Microfinance
The Hunger Project’s Microfinance Programme addresses a critical missing link for the end of hunger in Africa: the economic empowerment of the most important but least supported food producers on the continent – Africa’s women.
From the beginning, the innovation of microfinance has allowed poor people – usually excluded from the traditional banking system – to obtain credit to develop microenterprises and build savings. Microfinance has become a real means of reducing poverty by improving both people’s standard of living and economic self-sufficiency, as well as offering a pathway to education, health care and equity between men and women.
Across the areas where we work in Africa, well over two million individuals will take microloans from scores of microfinance institutions this year. They will use those loans to start small trade businesses and improve farming techniques for increased crops. The profits they make will in turn serve to feed and send the next generation to school and to receive health care.
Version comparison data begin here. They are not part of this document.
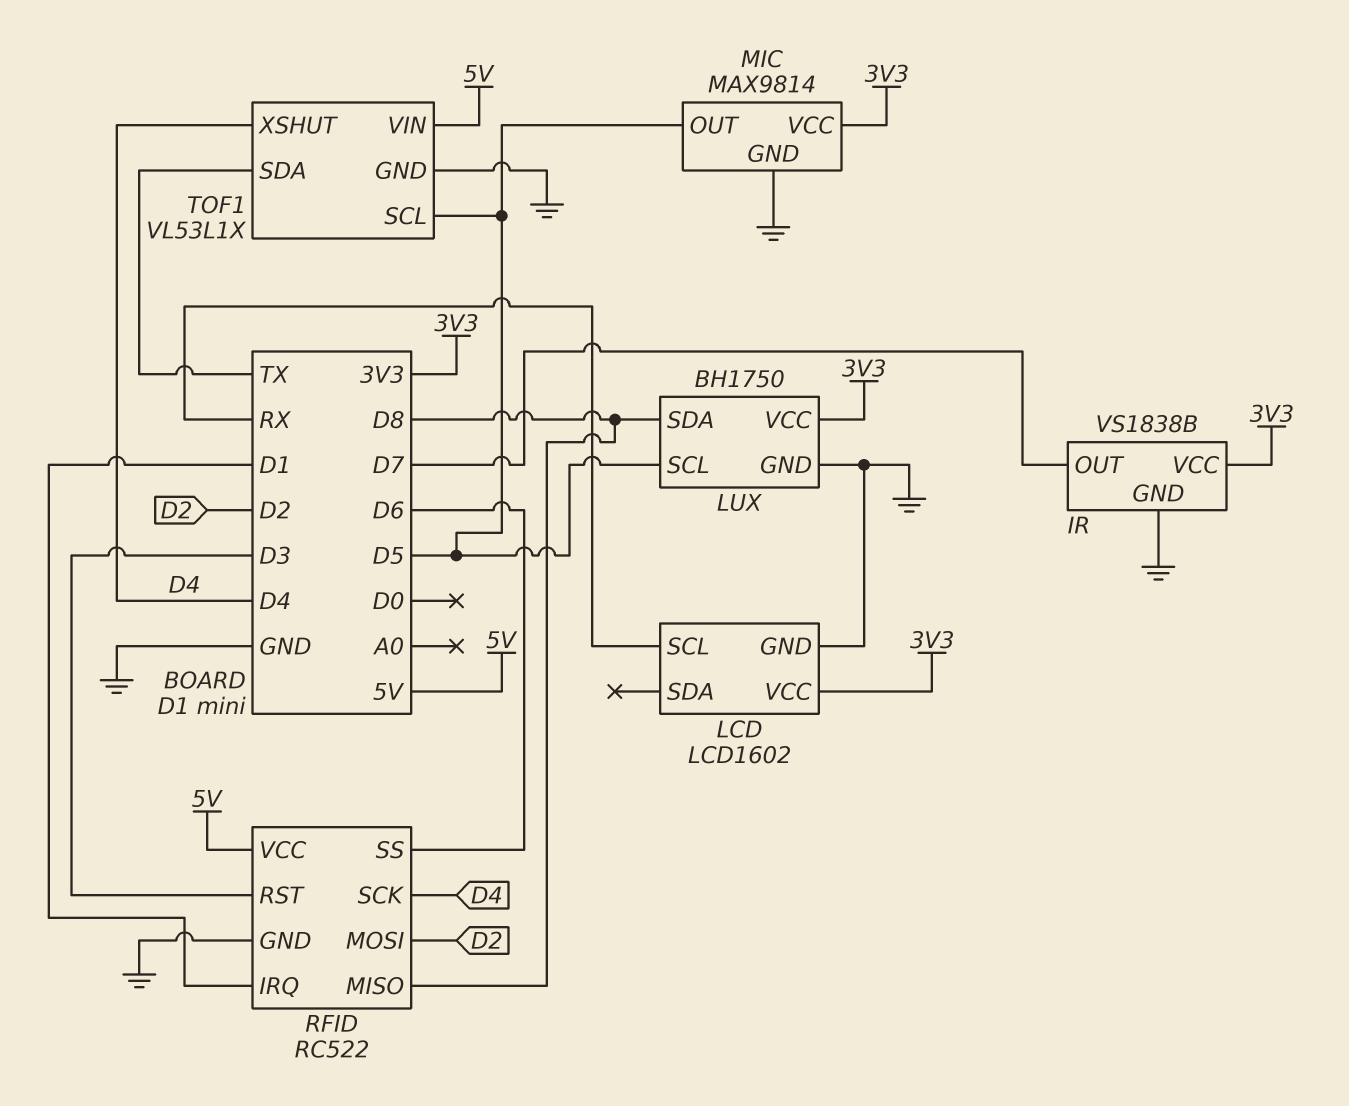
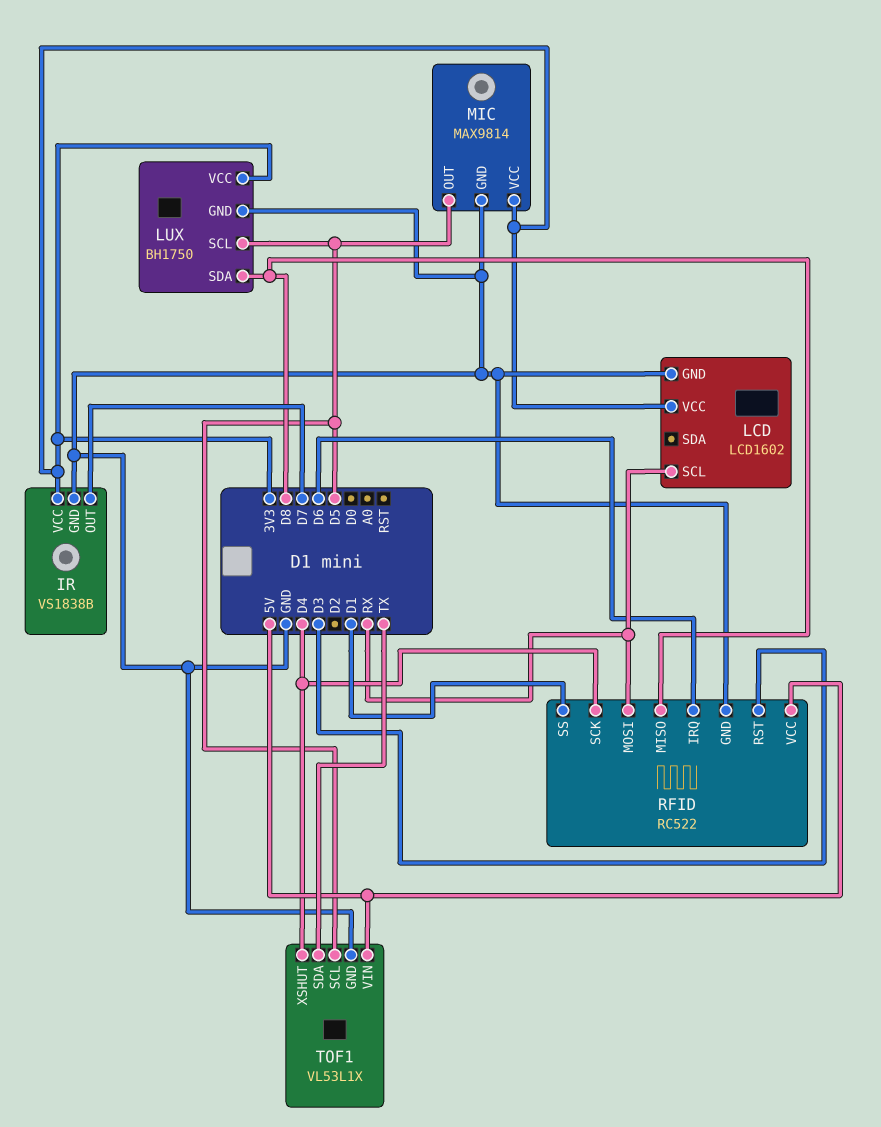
RFID pin IRQ: D1 -> D6
RFID pin MOSI: D2 -> RX
RFID pin SS: D6 -> D1

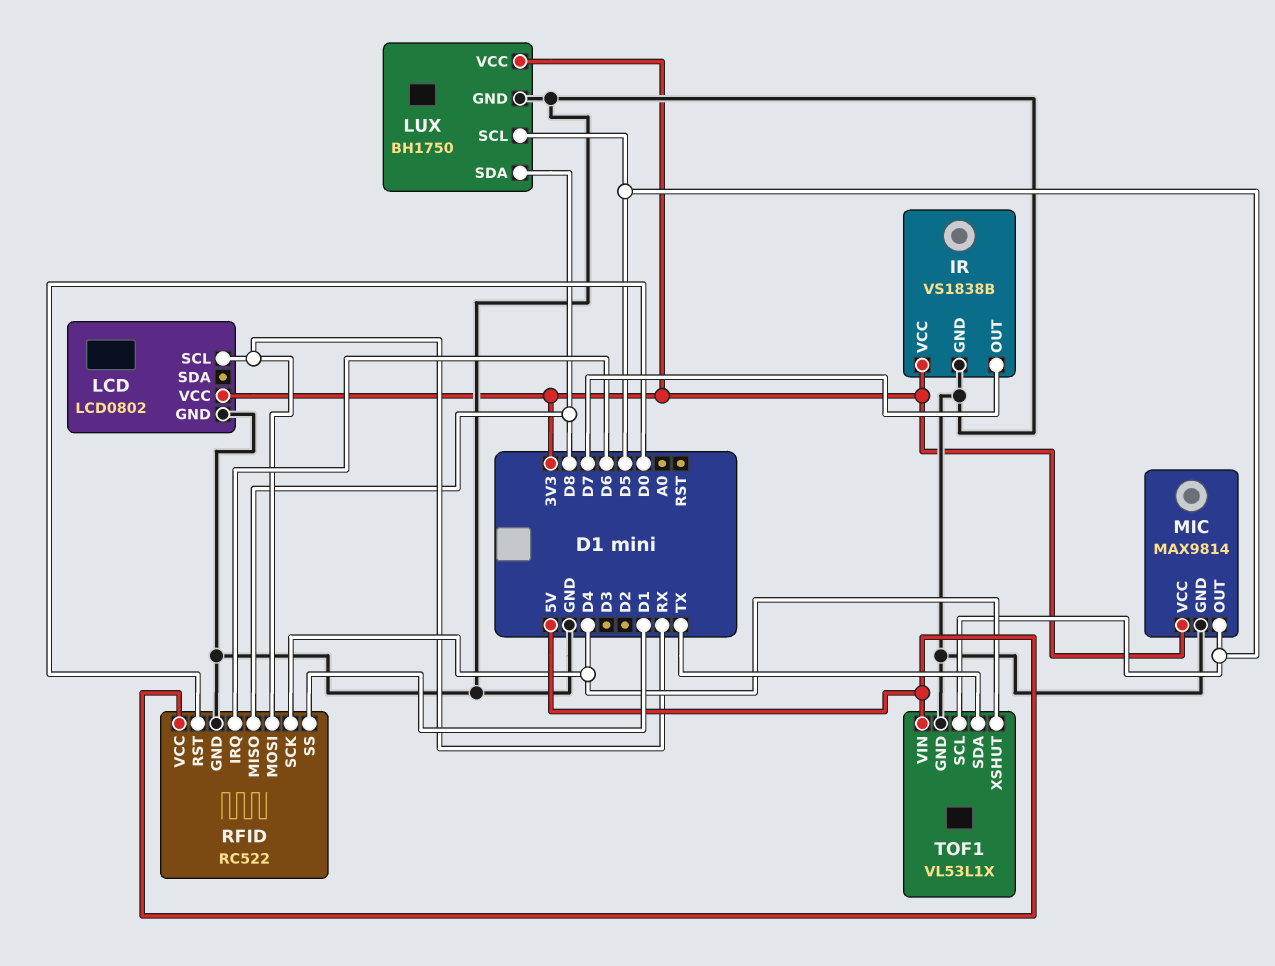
LCD: LCD1602 -> LCD0802
RFID pin RST: D3 -> D0

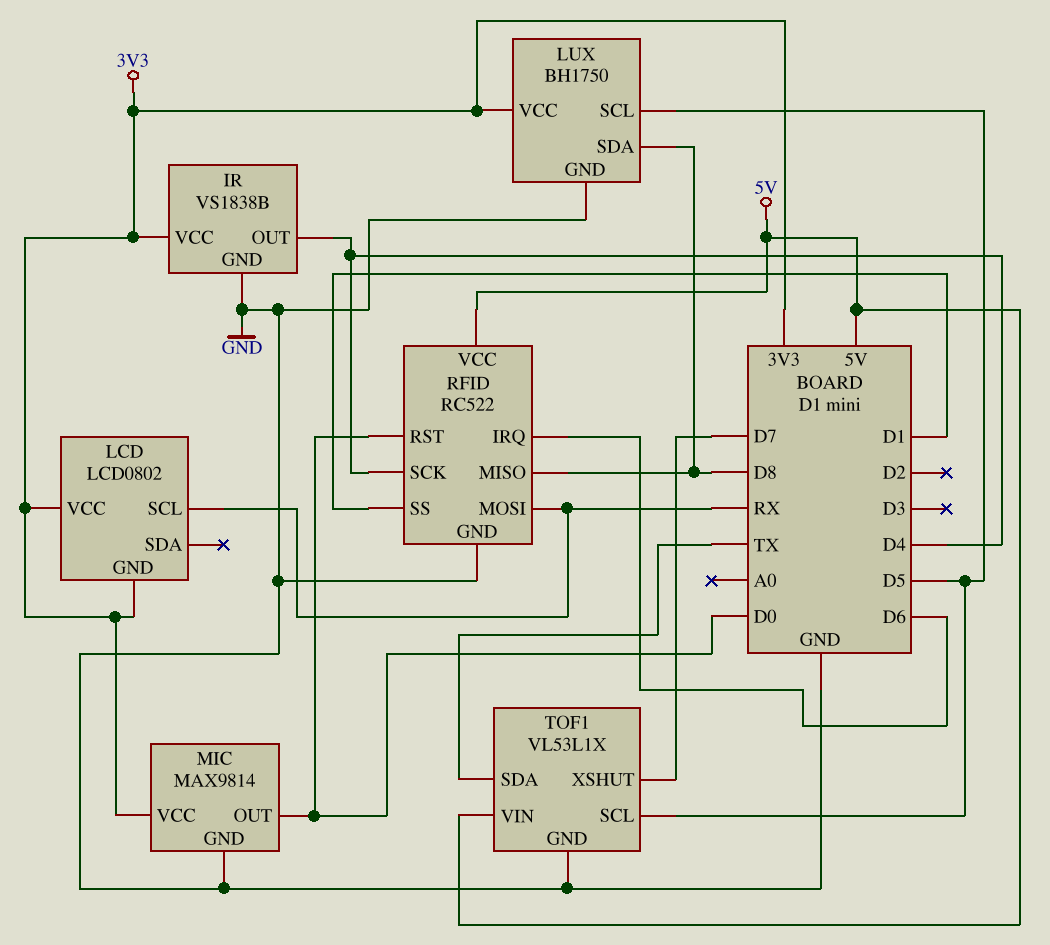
IR pin OUT: D7 -> D4
LCD pin GND: GND -> 3V3
MIC pin OUT: D5 -> D0
TOF1 pin XSHUT: D4 -> D7

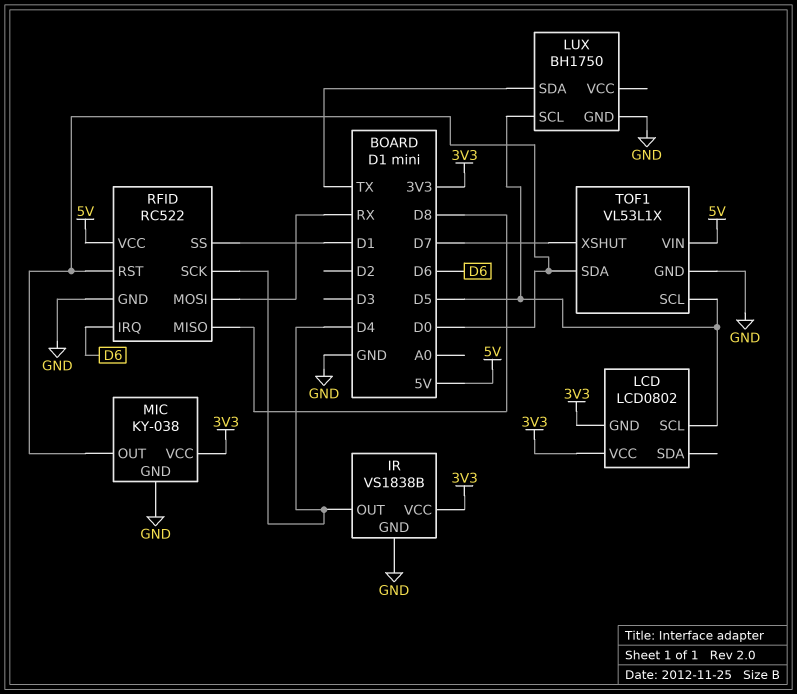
LCD pin SCL: RX -> D5
LUX pin SDA: D8 -> TX
LUX pin VCC: 3V3 -> none
MIC: MAX9814 -> KY-038
TOF1 pin SDA: TX -> D0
Microfinance, it is clear, has done a world of good in Africa. However, if the full promise of microfinance is to be brought to bear on hunger and poverty in Africa, it must take into account a critical issue: the full inclusion of women farmers and entrepreneurs which is why The Hunger Project’s Microfinance Program is women-led, locally owned and fully integrated – it provides an empowering environment for women to participate.
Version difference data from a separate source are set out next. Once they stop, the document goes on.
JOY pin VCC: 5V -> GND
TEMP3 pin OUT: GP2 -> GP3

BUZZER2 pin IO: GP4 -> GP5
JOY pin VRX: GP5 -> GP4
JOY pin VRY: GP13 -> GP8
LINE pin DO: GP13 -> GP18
Meet Guiré from Burkina Faso
Before she began participating in the Boulkon Epicentre Microfinance Programme with The Hunger Project-Burkina Faso, Guiré’s restaurant was just a small shop serving rice, soup and beans in the village market.
Since being given a loan of 50,000 West African CFA francs and attending Hunger Project workshops, Guiré has been able to grow her business and become “a great restaurant owner”.
After just one year, Guiré grew her business enough to pay back her original loan and any accrued interest. She hopes to continue expanding her restaurant business and contributing to her family’s health and education.